Collection & Submission Process

Assessment Cycle

During the statewide general education revision, NMHED aligned each essential skill to a content area. UNM’s 3-year general education assessment cycle allows units to collect, analyze, and report data pertaining to one essential skill per year that maps to their content area.

  • In the first year, units can choose between two essential skills.
  • In the second year, every unit will report on the Critical Thinking essential skill.
  • In the third year, units will report on the skill pertaining to their content area they did not report on in year one.

Please see the table below with a more detailed view of how these essential skills map to the assessment cycle.Table of assessment cycle

Assessment Process

To collect equitable and representative samples of student artifacts relating to each essential skill, each college/school/branch is required to select 10 sections of general education courses they offer in the designated content area per year. Ideally, units will choose five sections per semester to submit data. The instructors of each of the selected sections of courses are required to provide four student artifacts. Unit leadership and assessment committees should choose which 10 course sections will submit data, inclusive of both 1000 and 2000 (old 100 and 200) level courses.

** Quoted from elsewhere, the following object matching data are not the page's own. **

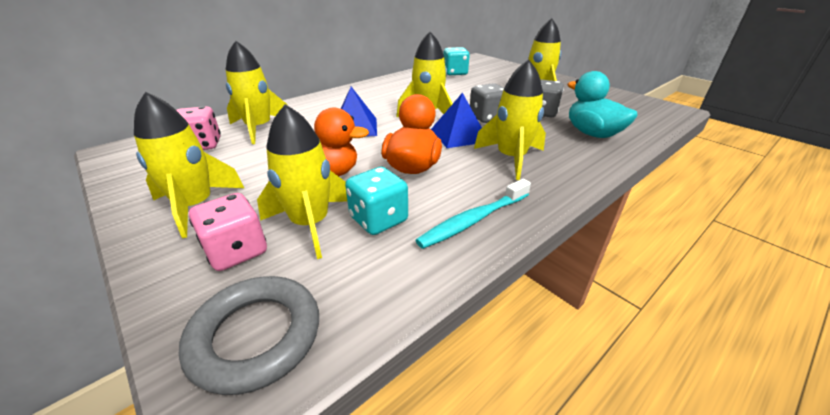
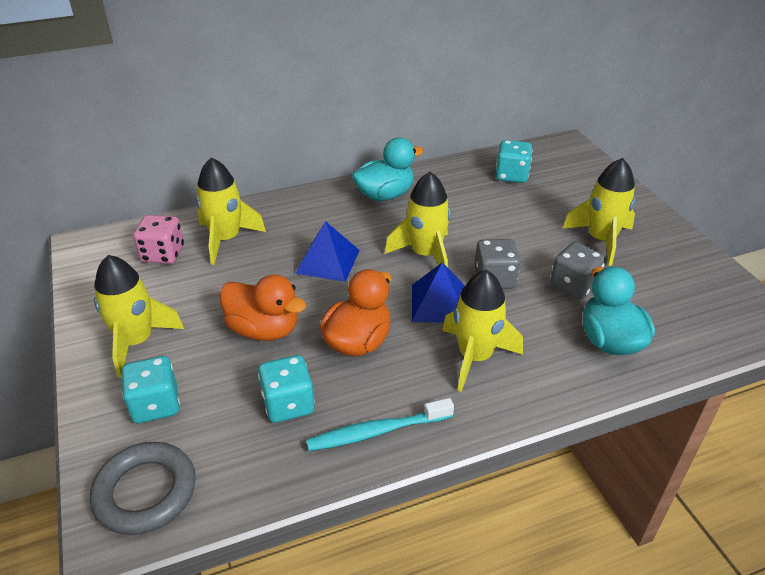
camera: 20 degrees right, 5 degrees up
(237, 251) = (156, 405): pink dice -> turquoise dice
(310, 224) = (226, 392): yellow rocket -> none
(375, 91) = (385, 195): none -> turquoise duck

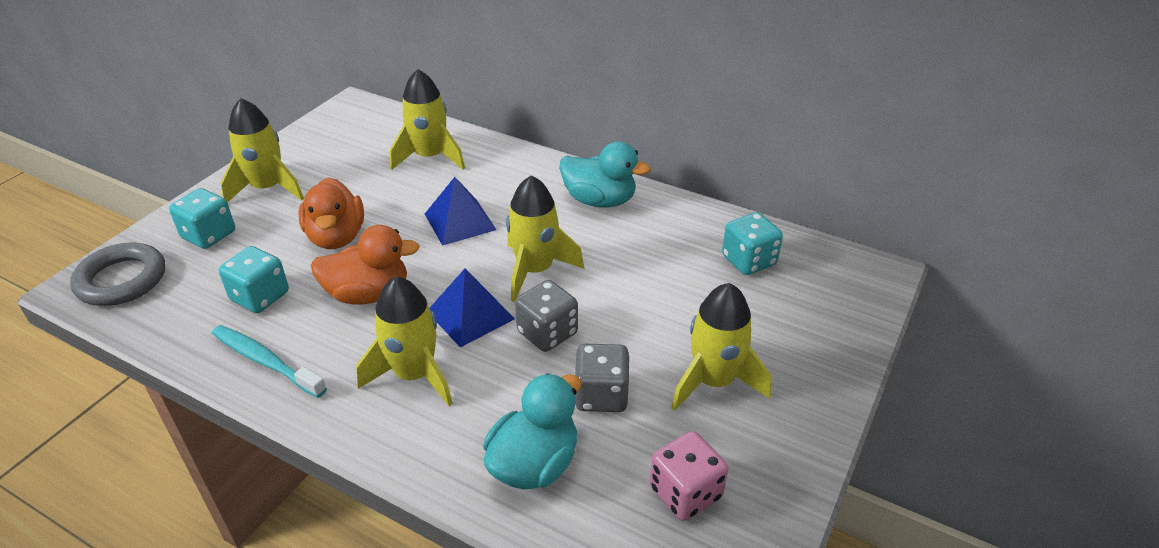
camera: 50 degrees right, 0 degrees up
(163, 254) = (378, 141): pink dice -> pink dice (685, 493)

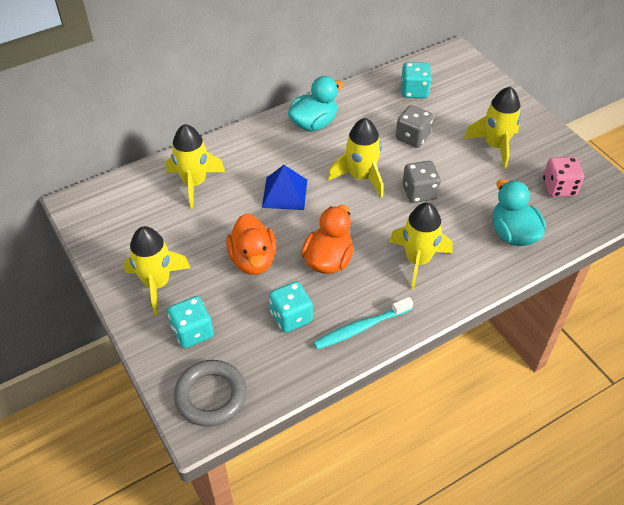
camera: 60 degrees left, 10 degrees up
(336, 237) = (253, 260): orange duck -> orange duck turned 60 degrees clockwise
(470, 314) = (381, 219): blue pyramid -> none
(601, 395) = (480, 190): grey dice -> grey dice (412, 137)

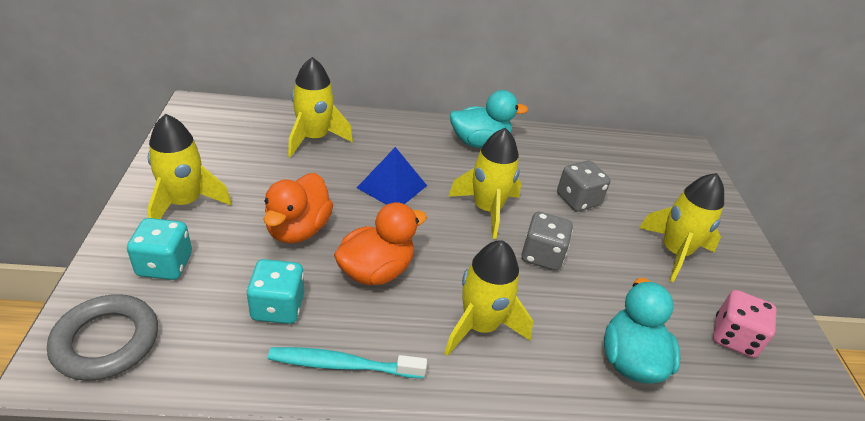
camera: 25 degrees right, 10 degrees down
(414, 91) = (613, 161): turquoise dice -> none

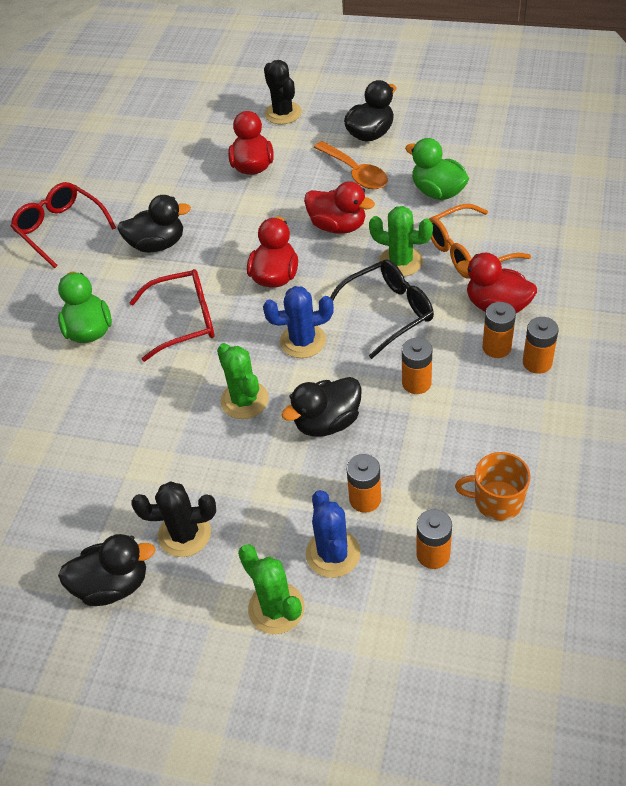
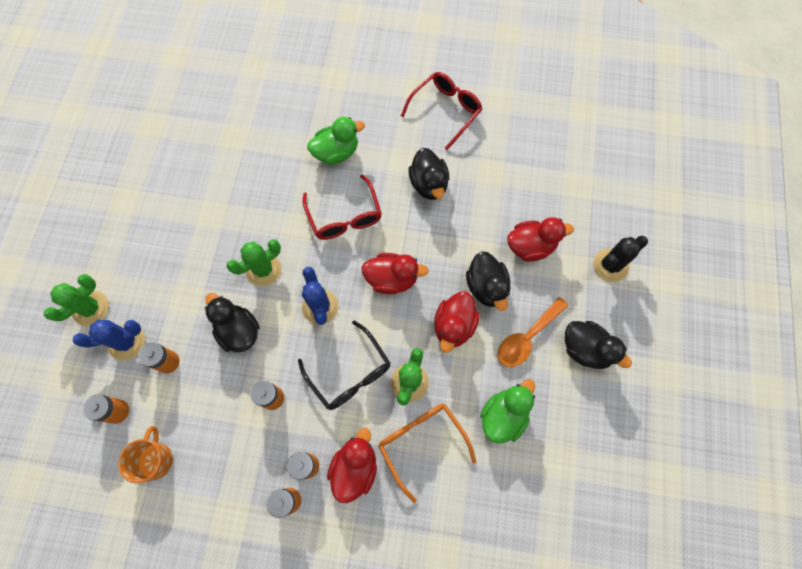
camera: 80 degrees right, 20 degrees up
(113, 585) = (121, 208): black duck -> black duck (486, 287)
(184, 534) = (153, 244): black cactus -> none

The key people involved in the assessment of UNM's General Education Program are: 
  1. The College Assessment Review Committees (CARCs) for individual colleges/schools/branches
  2. Selected faculty/instructors for general education courses
  3. The Office of Assessment & Academic Program Review (OAAPR)

Assessment Roles

CARC Roles:

  1. Review essential skill assessment cycle, decide which skill is being assessed (if in year 1 or 3), and notify faculty/instructors
  2. Select 10 course sections to represent the essential skill being assessed
  3. Set internal timelines for faculty/instructors to gather student artifacts related to this skill

Faculty and instructors whose sections have been selected as part of the assessment process: 

  1. Beginning of semester/when creating syllabus: Review essential skill rubrics and select 2 areas that align with student artifacts
  2. End of each semester: Submit 4 students’ artifacts and complete fillable form to OAAPR

OAAPR Roles:

  1. Receive all artifacts from faculty/instructors
  2. Follow up with CARCs when artifacts are not received
  3. Oversee and participate in review of artifacts
  4. Aggregate and analyze data from all artifact ratings
  5. Provide college/school/branch level artifact ratings to CARCs
  6. Report findings in annual report

Artifact Submissions

Please be sure you have the following information about your minimum of four student artifacts, as it will be required in the submission form:

  • Instructor Name
  • College/School/Branch
  • Course Number
  • Course Modality
  • Sampling Technique - How were your minimum of 4 student artifacts selected? Examples of sampling are:
    • Random - i.e., students were randomly numbered 1-30, then a number generator was used to choose student artifacts
    • Systematic - i.e., chose student artifacts at regular intervals based on the class roster (ex: every 5th student)
    • Stratified - i.e., broke down the class roster into student's undergraduate level (First-years, Sophomores, etc) and chose artifacts from each of these groupings
  • Student Grade Level
  • Assignment Type (written, oral, lab report, visual work or representation, etc.)
  • Assignment Description (however you described the assignment to your students)
  • Essential Skill and Dimensions
  • Student Artifacts
    • De-identified of student information if possible 
    • The form can accept many different artifact types (Excel, Word, PDF, PowerPoint, etc.), but if you have a video recording, you will have to upload to a video hosting site and share the link with us.